Steelers not limiting themselves in free agency
Pursuing high-end, high-priced free agents isn't the way the Steelers want to build their team.
It never has been, and it likely never will.
However, that doesn't mean the Steelers won't dip their toes into the free agency pool to check the temperature every once in a while.
This might be one of those years.
Free agency kicks off March 10, and the Steelers, historically spectators early in the process, have maneuvered themselves into position to address one of two major defensive needs: cornerback and outside linebacker.
That is, if they choose to do so.
The Steelers have cleared nearly $10 million in cap space by restructuring the contracts of Marcus Gilbert, Mike Mitchell and Maurkice Pouncey. In addition, they can trim as much as $8.75 million more by releasing veterans Troy Polamalu, Cam Thomas, Lance Moore and Brett Keisel before the start of the new league year.
Regardless of what the salary cap will be when it is announced next week — it is expected to be between $140 million-$143 million — the Steelers will have more disposable money to use in free agency than any time in recent memory.
That could indicate the possibility of a significant free agent signing, especially with the unlikelihood the Steelers will use a significant portion of their newfound money to prevent free agent outside linebacker Jason Worilds from hitting the open market.

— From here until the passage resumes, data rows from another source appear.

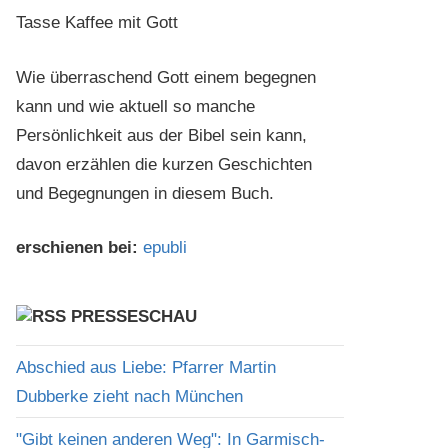
Wie überraschend Gott einem begegnen
kann und wie aktuell so manche
Persönlichkeit aus der Bibel sein kann,
davon erzählen die kurzen Geschichten
und Begegnungen in diesem Buch.
erschienen bei:
epubli
PRESSESCHAU
Abschied aus Liebe: Pfarrer Martin
Dubberke zieht nach München
"Gibt keinen anderen Weg": In Garmisch-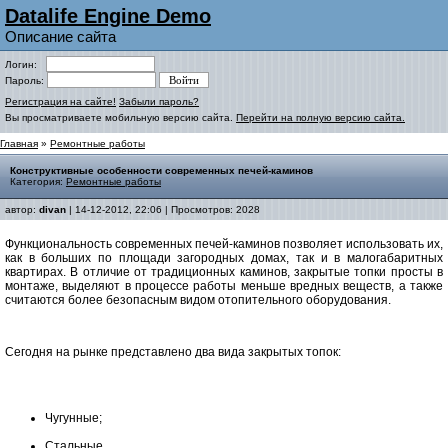
Datalife Engine Demo
Описание сайта
Логин:
Пароль:
Регистрация на сайте!
Забыли пароль?
Вы просматриваете мобильную версию сайта.
Перейти на полную версию сайта.
Главная
»
Ремонтные работы
Конструктивные особенности современных печей-каминов
Категория:
Ремонтные работы
автор:
divan
| 14-12-2012, 22:06 | Просмотров: 2028
Функциональность современных печей-каминов позволяет использовать их,
как в больших по площади загородных домах, так и в малогабаритных
квартирах. В отличие от традиционных каминов, закрытые топки просты в
монтаже, выделяют в процессе работы меньше вредных веществ, а также
считаются более безопасным видом отопительного оборудования.
Сегодня на рынке представлено два вида закрытых топок:
Чугунные;
Стальные.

“My question is, why are they clearing so much cap space now?” one player's agent recently told the Trib.
History would say it's not to sign a big-name unrestricted free agent.
Since the advent of free agency in 1993 (when they made their biggest free-agent splash by signing Kevin Greene), the Steelers haven't used free agency to fill big holes but rather to supplement the whole with a piece or two.
For every James Farrior and Jeff Hartings signed as free agents by general manager Kevin Colbert since joining the Steelers in 2000, there were a share of Keiwan Ratliffs and Leonard Popes, too.
In Colbert's 15 years, the Steelers have signed only seven free agents who went on to start multiple years (Kimo von Oelhoffen, Brent Alexander, Hartings, Farrior, Ryan Clark, Justin Hartwig, Mitchell).
Last year, the Steelers stepped out of their comfort zone and invested $38 million in seven free agents, including $25 million and five years in Mitchell. Two years before that, the Steelers signed only Pope. In 2011, they didn't sign a free agent.
“There were more numbers, I guess, last year than we've done. But we go through those periods every once in a while,” Colbert said. “Occasionally, we'll have a priority free agent like we did with James Farrior, Jeff Hartings.”
This could be one of those years again.
The Steelers are thin in experience at cornerback and outside linebacker. With the uncertainty surrounding Worilds, along with James Harrison and Arthur Moats being free to sign elsewhere, Jarvis Jones is the only linebacker on the roster with experience.
At corner, behind William Gay, the Steelers are hoping Cortez Allen can rebound from a poor season, but Colbert said at the NFL Scouting Combine that Allen has to show he is a NFL-caliber player despite the hefty $26 million contract he signed last year.
While one of those needs likely will be addressed in the draft, two might be asking too much.
Colbert said anything is in play in free agency, within reason.
(Cornerback) would be a position where, sure, you're looking for help,” Colbert said. “Is there one that's available and signable?”
Seattle cornerback Byron Maxwell and Philadelphia rush linebacker Brandon Graham are at the high end of the free agent market and might have a price tag more than the Steelers are willing to spend. That might lead the Steelers back to their comfort zone — young depth free agent signings.
The Steelers were successful in bringing in those kinds of players the past two years. Last year, Brice McCain and Moats were signed to veteran minimum deals. The year before that, Bruce Gradkowski and Matt Spaeth were bargains that provided much-needed depth.
“I kind of like that type of depth,” Colbert said. “It's an experienced, young depth, as opposed to the rookie that has to be thrown in.
“We will certainly be looking at improving the pass rush, the coverage in the secondary, and those go hand-in-hand. But we will look at the free agency part first and move into the draft afterward.”